[Data supplied Boundary: Start]
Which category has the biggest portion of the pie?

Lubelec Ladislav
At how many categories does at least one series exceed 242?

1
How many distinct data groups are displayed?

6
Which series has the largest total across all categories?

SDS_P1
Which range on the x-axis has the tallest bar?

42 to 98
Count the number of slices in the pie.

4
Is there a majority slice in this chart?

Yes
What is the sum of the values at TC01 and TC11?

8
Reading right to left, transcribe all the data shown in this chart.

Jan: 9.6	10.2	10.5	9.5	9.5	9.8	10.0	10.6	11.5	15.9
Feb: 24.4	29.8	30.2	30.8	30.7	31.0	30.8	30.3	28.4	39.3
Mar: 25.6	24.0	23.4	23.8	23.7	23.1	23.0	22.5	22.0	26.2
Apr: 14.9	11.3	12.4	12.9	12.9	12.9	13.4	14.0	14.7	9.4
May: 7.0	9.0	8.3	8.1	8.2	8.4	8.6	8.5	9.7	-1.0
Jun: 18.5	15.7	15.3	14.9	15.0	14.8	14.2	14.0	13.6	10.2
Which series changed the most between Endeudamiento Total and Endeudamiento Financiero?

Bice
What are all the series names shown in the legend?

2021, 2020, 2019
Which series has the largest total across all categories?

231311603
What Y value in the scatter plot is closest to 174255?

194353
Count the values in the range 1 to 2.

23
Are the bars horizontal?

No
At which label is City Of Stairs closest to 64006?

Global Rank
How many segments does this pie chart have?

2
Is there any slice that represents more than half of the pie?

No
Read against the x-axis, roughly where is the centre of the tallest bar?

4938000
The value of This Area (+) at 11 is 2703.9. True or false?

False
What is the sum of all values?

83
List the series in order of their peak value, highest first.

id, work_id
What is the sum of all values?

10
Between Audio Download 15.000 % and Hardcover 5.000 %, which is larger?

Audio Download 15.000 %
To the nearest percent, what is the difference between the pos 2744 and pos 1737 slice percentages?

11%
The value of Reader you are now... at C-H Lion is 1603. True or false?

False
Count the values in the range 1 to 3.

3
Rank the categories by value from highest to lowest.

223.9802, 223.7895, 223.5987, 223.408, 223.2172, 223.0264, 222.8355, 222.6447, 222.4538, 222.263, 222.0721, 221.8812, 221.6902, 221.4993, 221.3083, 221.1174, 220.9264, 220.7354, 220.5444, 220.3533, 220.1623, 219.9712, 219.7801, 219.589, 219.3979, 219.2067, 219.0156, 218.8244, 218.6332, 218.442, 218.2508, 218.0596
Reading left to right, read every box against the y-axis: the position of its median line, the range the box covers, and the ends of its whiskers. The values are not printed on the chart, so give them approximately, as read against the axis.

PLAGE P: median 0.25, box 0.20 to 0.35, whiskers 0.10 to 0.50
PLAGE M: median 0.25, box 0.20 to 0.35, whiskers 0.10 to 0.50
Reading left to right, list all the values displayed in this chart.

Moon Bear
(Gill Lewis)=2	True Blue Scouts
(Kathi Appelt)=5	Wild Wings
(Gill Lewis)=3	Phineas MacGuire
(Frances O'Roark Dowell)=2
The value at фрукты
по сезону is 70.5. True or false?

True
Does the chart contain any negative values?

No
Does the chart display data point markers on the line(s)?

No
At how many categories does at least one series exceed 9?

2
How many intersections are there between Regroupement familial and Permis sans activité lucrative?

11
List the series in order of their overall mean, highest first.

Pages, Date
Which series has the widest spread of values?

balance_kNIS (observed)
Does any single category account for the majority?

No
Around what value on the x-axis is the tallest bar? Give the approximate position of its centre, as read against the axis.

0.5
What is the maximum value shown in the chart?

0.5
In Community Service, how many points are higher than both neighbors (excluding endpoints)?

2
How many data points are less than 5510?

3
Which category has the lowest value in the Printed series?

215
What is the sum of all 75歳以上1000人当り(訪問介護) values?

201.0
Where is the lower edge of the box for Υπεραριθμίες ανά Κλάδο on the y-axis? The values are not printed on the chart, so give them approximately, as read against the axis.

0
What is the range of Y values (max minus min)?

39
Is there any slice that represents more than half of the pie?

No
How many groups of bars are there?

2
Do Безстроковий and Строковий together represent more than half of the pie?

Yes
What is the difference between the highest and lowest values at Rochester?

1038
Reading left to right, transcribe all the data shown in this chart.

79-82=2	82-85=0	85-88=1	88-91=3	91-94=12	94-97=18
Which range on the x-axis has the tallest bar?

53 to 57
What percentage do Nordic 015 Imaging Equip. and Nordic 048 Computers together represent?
[Data supplied Boundary: End]
» **What to do**: Pick out every line in the entries above that contains the string "median", counting only matches with the same capitalization.

» **Your response**:
Reading left to right, read every box against the y-axis: the position of its median line, the range the box covers, and the ends of its whiskers. The values are not printed on the chart, so give them approximately, as read against the axis.
PLAGE P: median 0.25, box 0.20 to 0.35, whiskers 0.10 to 0.50
PLAGE M: median 0.25, box 0.20 to 0.35, whiskers 0.10 to 0.50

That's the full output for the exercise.